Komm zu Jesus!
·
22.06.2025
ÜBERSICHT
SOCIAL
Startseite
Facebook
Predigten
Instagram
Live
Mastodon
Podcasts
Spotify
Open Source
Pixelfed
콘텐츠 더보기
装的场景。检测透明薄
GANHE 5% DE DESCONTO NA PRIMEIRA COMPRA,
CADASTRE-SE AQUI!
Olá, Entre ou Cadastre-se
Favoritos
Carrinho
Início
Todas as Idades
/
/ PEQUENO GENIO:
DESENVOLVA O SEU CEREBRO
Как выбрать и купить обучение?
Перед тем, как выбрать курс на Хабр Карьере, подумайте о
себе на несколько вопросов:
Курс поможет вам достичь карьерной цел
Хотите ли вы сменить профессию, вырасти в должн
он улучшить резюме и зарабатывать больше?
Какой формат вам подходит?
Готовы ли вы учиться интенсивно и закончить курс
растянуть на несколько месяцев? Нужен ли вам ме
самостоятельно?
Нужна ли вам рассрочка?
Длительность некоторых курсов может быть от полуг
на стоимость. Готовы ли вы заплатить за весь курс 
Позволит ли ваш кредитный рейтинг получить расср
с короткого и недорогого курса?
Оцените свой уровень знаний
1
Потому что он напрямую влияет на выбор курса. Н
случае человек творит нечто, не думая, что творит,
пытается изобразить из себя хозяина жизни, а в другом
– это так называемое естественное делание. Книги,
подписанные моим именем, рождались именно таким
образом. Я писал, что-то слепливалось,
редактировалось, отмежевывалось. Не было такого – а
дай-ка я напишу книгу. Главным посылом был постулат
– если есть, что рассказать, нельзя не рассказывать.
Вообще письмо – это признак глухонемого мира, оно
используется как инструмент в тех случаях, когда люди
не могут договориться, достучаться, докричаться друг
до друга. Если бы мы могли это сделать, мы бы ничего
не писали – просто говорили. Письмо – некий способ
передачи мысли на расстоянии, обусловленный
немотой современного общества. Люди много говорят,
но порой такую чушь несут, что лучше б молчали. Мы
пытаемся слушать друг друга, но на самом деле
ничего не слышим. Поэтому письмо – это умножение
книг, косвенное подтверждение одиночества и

────

## Work instructions
Exact transcription of the listing is needed, with no line left out.

## Solution
Komm zu Jesus!
·
22.06.2025
ÜBERSICHT
SOCIAL
Startseite
Facebook
Predigten
Instagram
Live
Mastodon
Podcasts
Spotify
Open Source
Pixelfed
콘텐츠 더보기
装的场景。检测透明薄
GANHE 5% DE DESCONTO NA PRIMEIRA COMPRA,
CADASTRE-SE AQUI!
Olá, Entre ou Cadastre-se
Favoritos
Carrinho
Início
Todas as Idades
/
/ PEQUENO GENIO:
DESENVOLVA O SEU CEREBRO
Как выбрать и купить обучение?
Перед тем, как выбрать курс на Хабр Карьере, подумайте о
себе на несколько вопросов:
Курс поможет вам достичь карьерной цел
Хотите ли вы сменить профессию, вырасти в должн
он улучшить резюме и зарабатывать больше?
Какой формат вам подходит?
Готовы ли вы учиться интенсивно и закончить курс
растянуть на несколько месяцев? Нужен ли вам ме
самостоятельно?
Нужна ли вам рассрочка?
Длительность некоторых курсов может быть от полуг
на стоимость. Готовы ли вы заплатить за весь курс 
Позволит ли ваш кредитный рейтинг получить расср
с короткого и недорогого курса?
Оцените свой уровень знаний
1
Потому что он напрямую влияет на выбор курса. Н
случае человек творит нечто, не думая, что творит,
пытается изобразить из себя хозяина жизни, а в другом
– это так называемое естественное делание. Книги,
подписанные моим именем, рождались именно таким
образом. Я писал, что-то слепливалось,
редактировалось, отмежевывалось. Не было такого – а
дай-ка я напишу книгу. Главным посылом был постулат
– если есть, что рассказать, нельзя не рассказывать.
Вообще письмо – это признак глухонемого мира, оно
используется как инструмент в тех случаях, когда люди
не могут договориться, достучаться, докричаться друг
до друга. Если бы мы могли это сделать, мы бы ничего
не писали – просто говорили. Письмо – некий способ
передачи мысли на расстоянии, обусловленный
немотой современного общества. Люди много говорят,
но порой такую чушь несут, что лучше б молчали. Мы
пытаемся слушать друг друга, но на самом деле
ничего не слышим. Поэтому письмо – это умножение
книг, косвенное подтверждение одиночества и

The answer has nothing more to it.